(Records provided begins)

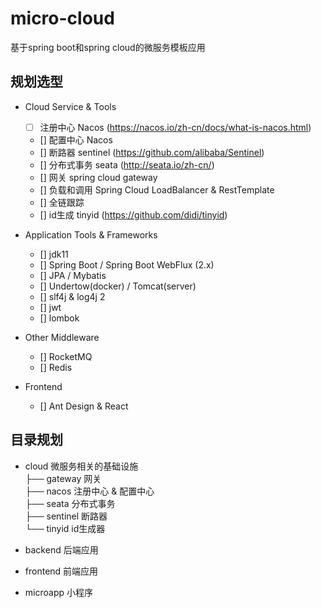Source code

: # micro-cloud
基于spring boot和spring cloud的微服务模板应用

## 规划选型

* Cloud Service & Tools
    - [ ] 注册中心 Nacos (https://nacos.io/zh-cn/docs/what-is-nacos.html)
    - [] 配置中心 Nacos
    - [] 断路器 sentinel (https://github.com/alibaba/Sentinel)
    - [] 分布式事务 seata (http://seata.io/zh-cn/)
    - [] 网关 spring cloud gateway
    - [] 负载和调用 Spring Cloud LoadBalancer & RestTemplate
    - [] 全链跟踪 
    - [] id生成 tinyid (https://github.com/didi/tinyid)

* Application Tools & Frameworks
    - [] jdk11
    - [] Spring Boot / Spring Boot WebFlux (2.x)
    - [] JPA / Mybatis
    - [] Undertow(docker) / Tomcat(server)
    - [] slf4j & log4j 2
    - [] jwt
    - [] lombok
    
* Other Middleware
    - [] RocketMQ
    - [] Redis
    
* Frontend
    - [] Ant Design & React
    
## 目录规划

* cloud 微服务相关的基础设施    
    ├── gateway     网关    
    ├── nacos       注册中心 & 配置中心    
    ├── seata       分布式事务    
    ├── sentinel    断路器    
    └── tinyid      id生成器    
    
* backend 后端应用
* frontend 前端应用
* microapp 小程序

(Records provided ends)
(Records provided begins)

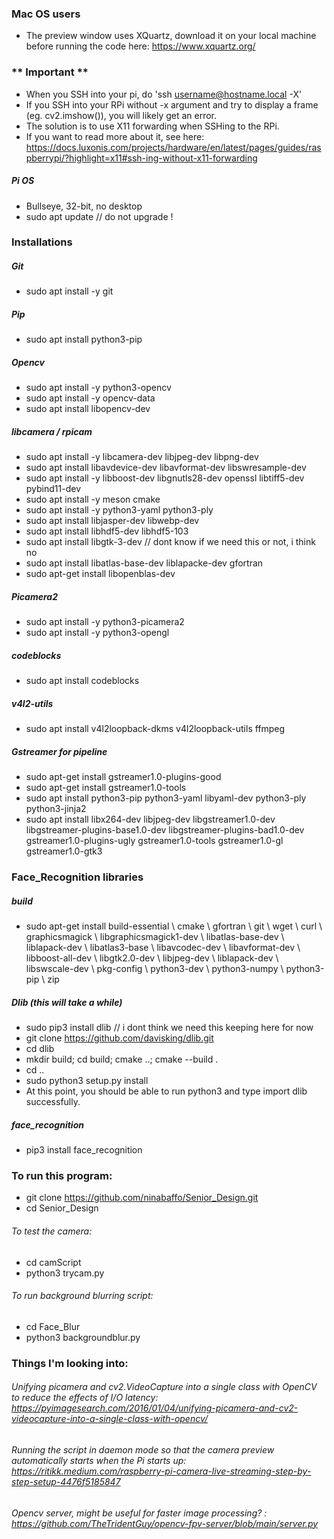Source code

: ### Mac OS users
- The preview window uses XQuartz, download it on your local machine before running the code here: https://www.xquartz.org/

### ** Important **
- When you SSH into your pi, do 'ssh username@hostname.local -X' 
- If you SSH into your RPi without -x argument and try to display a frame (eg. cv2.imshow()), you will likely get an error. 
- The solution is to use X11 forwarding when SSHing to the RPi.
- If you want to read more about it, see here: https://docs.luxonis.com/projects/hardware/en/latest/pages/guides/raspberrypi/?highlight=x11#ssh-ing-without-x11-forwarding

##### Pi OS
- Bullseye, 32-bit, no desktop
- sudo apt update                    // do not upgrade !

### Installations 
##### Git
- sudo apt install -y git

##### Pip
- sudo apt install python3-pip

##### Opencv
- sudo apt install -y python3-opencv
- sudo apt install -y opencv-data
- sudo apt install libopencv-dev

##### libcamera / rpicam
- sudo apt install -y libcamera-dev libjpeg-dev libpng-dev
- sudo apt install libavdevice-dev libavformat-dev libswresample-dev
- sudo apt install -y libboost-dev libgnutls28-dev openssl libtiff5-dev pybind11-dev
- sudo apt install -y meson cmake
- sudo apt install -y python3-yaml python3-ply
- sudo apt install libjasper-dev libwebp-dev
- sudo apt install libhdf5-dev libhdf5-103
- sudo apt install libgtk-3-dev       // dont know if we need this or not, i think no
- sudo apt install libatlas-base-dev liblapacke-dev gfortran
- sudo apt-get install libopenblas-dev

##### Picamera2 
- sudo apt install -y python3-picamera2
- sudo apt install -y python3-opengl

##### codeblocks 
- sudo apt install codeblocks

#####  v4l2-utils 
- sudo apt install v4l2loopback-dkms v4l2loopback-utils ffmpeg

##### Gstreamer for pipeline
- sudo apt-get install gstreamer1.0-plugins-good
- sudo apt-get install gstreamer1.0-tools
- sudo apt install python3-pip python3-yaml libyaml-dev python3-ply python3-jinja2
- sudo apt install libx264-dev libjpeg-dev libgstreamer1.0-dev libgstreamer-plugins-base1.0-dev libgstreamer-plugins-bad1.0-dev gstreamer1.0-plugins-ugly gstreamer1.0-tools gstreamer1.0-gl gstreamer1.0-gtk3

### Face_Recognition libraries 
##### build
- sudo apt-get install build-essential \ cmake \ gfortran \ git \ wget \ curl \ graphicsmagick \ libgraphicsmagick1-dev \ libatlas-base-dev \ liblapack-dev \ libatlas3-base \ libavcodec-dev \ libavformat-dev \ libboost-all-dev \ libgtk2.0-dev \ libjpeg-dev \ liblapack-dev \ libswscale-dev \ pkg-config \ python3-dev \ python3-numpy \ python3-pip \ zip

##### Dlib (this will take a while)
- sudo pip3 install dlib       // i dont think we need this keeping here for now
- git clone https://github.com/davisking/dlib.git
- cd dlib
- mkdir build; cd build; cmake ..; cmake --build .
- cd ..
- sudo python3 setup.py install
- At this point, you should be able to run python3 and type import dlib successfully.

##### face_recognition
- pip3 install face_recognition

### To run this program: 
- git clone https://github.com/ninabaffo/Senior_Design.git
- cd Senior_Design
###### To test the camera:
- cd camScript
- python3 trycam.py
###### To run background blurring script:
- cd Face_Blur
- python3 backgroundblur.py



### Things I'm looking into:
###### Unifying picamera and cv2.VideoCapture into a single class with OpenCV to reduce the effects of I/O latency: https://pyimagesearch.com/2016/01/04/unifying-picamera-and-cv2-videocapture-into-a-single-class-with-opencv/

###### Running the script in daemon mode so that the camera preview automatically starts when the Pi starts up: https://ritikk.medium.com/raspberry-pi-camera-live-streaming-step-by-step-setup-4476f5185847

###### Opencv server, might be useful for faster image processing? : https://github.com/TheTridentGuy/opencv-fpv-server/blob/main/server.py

(Records provided ends)

# [Exercise]
Copy the entries above exactly, but only from the line holding "- sudo apt update" through the line holding "- sudo apt install -y opencv-data", both included.

# [Solution below]
- sudo apt update                    // do not upgrade !

### Installations 
##### Git
- sudo apt install -y git

##### Pip
- sudo apt install python3-pip

##### Opencv
- sudo apt install -y python3-opencv
- sudo apt install -y opencv-data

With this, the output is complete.